Bear 132 is a spring cub. 132 is one of two surviving cubs from a litter of three. It put on a lot of weight, and a lot of hair. In the September photo, 132 weighs an estimated sixty pounds.
Bear 128 is a yearling, and the daughter of fan favorite Grazer. Grazer is a bold salmon catcher, and 128 is following that lead. By the end of this summer, 128 was catching her own leaping salmon. Park staff have not seen a yearling regularly catch salmon from the lip of Brooks Falls. A future Fat Bear Champion in the making?
An interesting map, showing the two routes into the “Klondyke” Gold Fields of “British America” and the “40 Mile” Region in Alaska. One could go overland via the Chilkoot Trail, or by water using the “Youkon” River.
The only established community marked on the map along the Yukon River within Interior Alaska was Fort Yukon, which started as a trading post under the Hudson Bay Company.
Circle City was a mining town that popped up with the discovery of gold in Birch Creek, which is a great float, by the way. Circle, was so named, because the miners thought they were on the Arctic Circle, but they were actually about 50 miles south. Circle City was a major jumping off point for both miners and supplies that had come up the Yukon and were heading out to the gold camps.
Intriguing that Dyea makes the map, but Skagway is left off. Dyea was the start of the Chilkoot Trail, and at the time of the Klondike Gold Rush, was a thriving community with a large wharf. Today, only a few pilings are left of the wharf, and minimal signs of any structures, although it is home to the “Slide Cemetery”. Regardless, “Soapy” Smith would not be impressed with Skagway being MIA. Stampeders would hike the trail over the pass into Canada from Dyea to Lake Bennett. Most would then build boats to carry them to the famed Lake Lebarge and finally the Yukon River. All for the lure of gold.
I found this map fascinating. There is almost a month differential across the Fairbanks Borough on the date of the first freeze this fall. I was in the August 18 Camp, which my zucchini never really recovered from.
Many of the recording areas with “After Sept 14”, will fall today, the 15th, as we are expected to drop into the Blue Zone by morning. My place was at 23F on Tuesday morning.
Officially, the Fairbanks Airport is on a decent streak of 135 days above freezing. Which is the fourth longest since recording began. 144 days is the record, which happened in 1974.
There was a 4.9 magnitude earthquake just east of Fairbanks on Monday night, just before 10pm. The cabin went through a decent shake.
The population of right whales in Alaska waters is estimated to be around 30. The animals were heavily hunted for decades, and even picked up their name because they were the “right” whale to hunt: Right whales are slow moving and float when killed.

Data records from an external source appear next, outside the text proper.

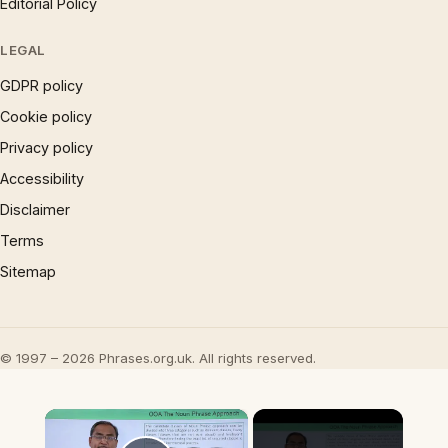
Editorial Policy
LEGAL
GDPR policy
Cookie policy
Privacy policy
Accessibility
Disclaimer
Terms
Sitemap
© 1997 – 2026 Phrases.org.uk. All rights reserved.
×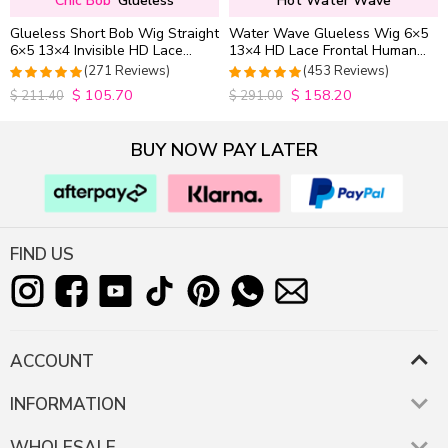
Chic Bob
Glueless
Hot Water Wave
Glueless Short Bob Wig Straight
Water Wave Glueless Wig 6×5
6×5 13×4 Invisible HD Lace
13×4 HD Lace Frontal Human
Closure Wig 180% Density
Hair Wigs Plucked Hairline
(271 Reviews)
(453 Reviews)
200% Density
$
105.70
$
158.20
4.9815498154982
4.9627192982456
$
211.40
$
291.00
out of 5
out of 5
BUY NOW PAY LATER
FIND US
ACCOUNT
INFORMATION
WHOLESALE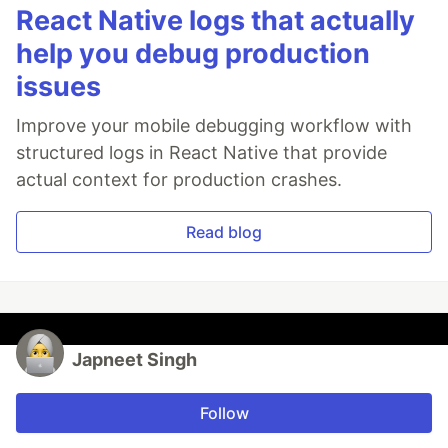
React Native logs that actually
help you debug production
issues
Improve your mobile debugging workflow with
structured logs in React Native that provide
actual context for production crashes.
Read blog
Japneet Singh
Follow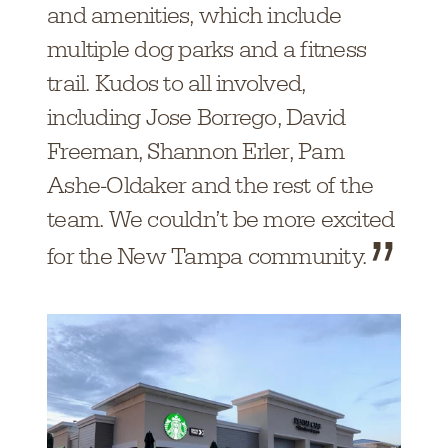
and amenities, which include
multiple dog parks and a fitness
trail. Kudos to all involved,
including Jose Borrego, David
Freeman, Shannon Erler, Pam
Ashe-Oldaker and the rest of the
team. We couldn’t be more excited
for the New Tampa community.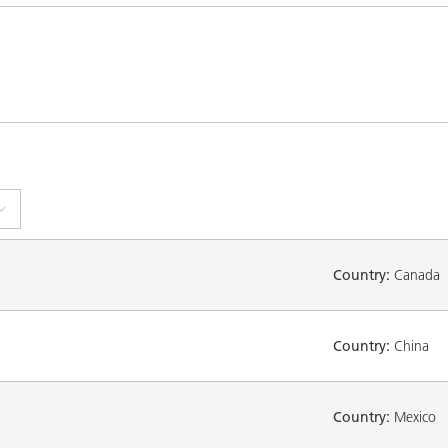
Country:
Canada
Country:
China
Country:
Mexico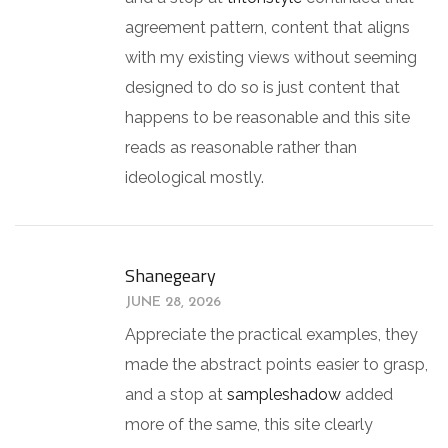
agreement pattern, content that aligns
with my existing views without seeming
designed to do so is just content that
happens to be reasonable and this site
reads as reasonable rather than
ideological mostly.
Shanegeary
JUNE 28, 2026
Appreciate the practical examples, they
made the abstract points easier to grasp,
and a stop at
sampleshadow
added
more of the same, this site clearly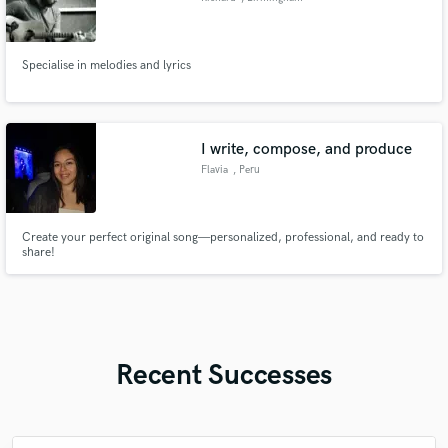
Specialise in melodies and lyrics
I write, compose, and produce
Flavia
, Peru
Create your perfect original song—personalized, professional, and ready to
share!
Recent Successes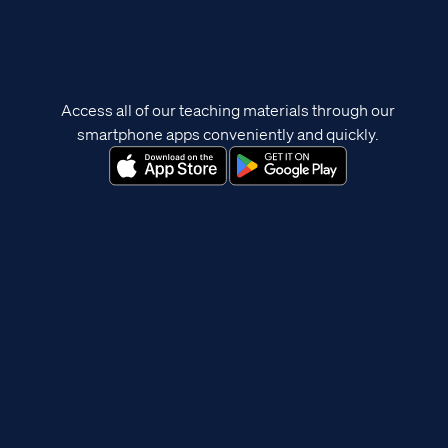
Access all of our teaching materials through our
smartphone apps conveniently and quickly.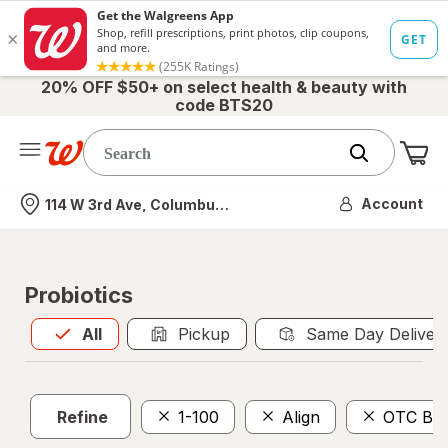
20% OFF $50+ on select health & beauty with
code BTS20
Me
Nearest store
Account
114 W 3rd Ave, Columbus, OH
Probiotics
All
is selected
All
Pickup
Same Day Deliver
Refine
1-100
Align
OTC Ben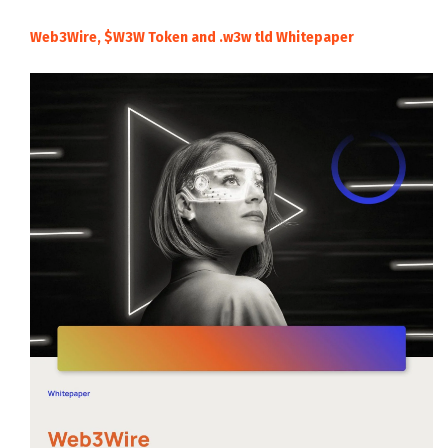
Web3Wire, $W3W Token and .w3w tld Whitepaper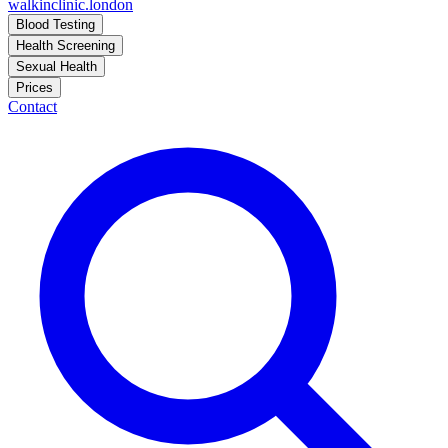
walkinclinic
.london
Blood Testing
Health Screening
Sexual Health
Prices
Contact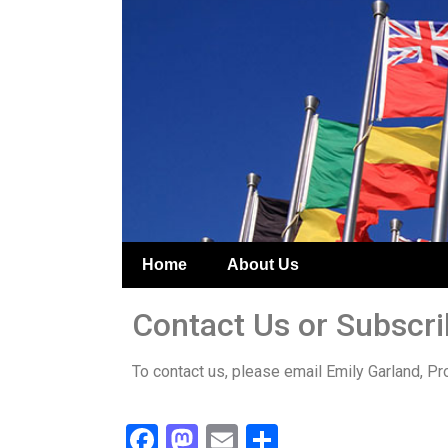
Home
About Us
Contact Us or Subscr
To contact us, please email Emily Garland, Pr
Facebook
Mastodon
Email
Share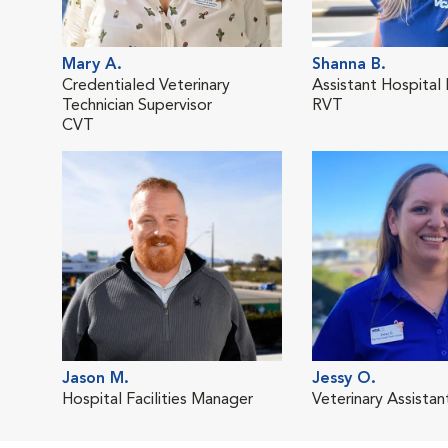
Mary A.
Shanna B.
Credentialed Veterinary
Assistant Hospital
Technician Supervisor
RVT
CVT
Jason M.
Jessy O.
Hospital Facilities Manager
Veterinary Assistan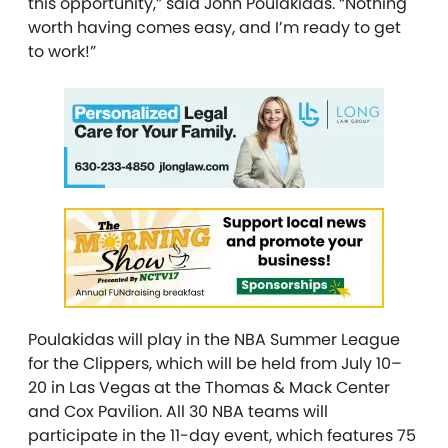
this opportunity,” said John Poulakidas. “Nothing
worth having comes easy, and I’m ready to get
to work!”
Poulakidas will play in the NBA Summer League
for the Clippers, which will be held from July 10–
20 in Las Vegas at the Thomas & Mack Center
and Cox Pavilion. All 30 NBA teams will
participate in the 11-day event, which features 75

The eastern population of North Pacific Right Whales call Alaska home, but they are rarely seen. In August, however, two groups of two whales each were spotted in the waters around Kodiak. Of the four whales, two were known to researchers, but two were previously unknown. Four right whales in a month may not seem impressive, but those whales amount to over 10% of the entire population.
One of my favorite summer neighbors is the sandhill crane, and that often surprises people. Like the sight of the aurora on a cold, winter night, the sound of a sandhill crane bugling will stop me in my tracks and I immediately scan the sky.
There are still a few sandhills hanging on around Fairbanks, but many have started their flight south to winter in warmer climates. I’ll miss their calls, but I’ll try to make do with the many nights of northern lights dancing across the sky.
Friday morning at the Eielson Visitor Center, Denali National Park. Elevation: 3300′.
In another weather note: As of Friday evening, Fairbanks has seen 175% of normal rainfall for the entire month of August. That puts us at the 8th wettest August since 1930, although both 2018 and 2019 had more rainfall at this point than this August.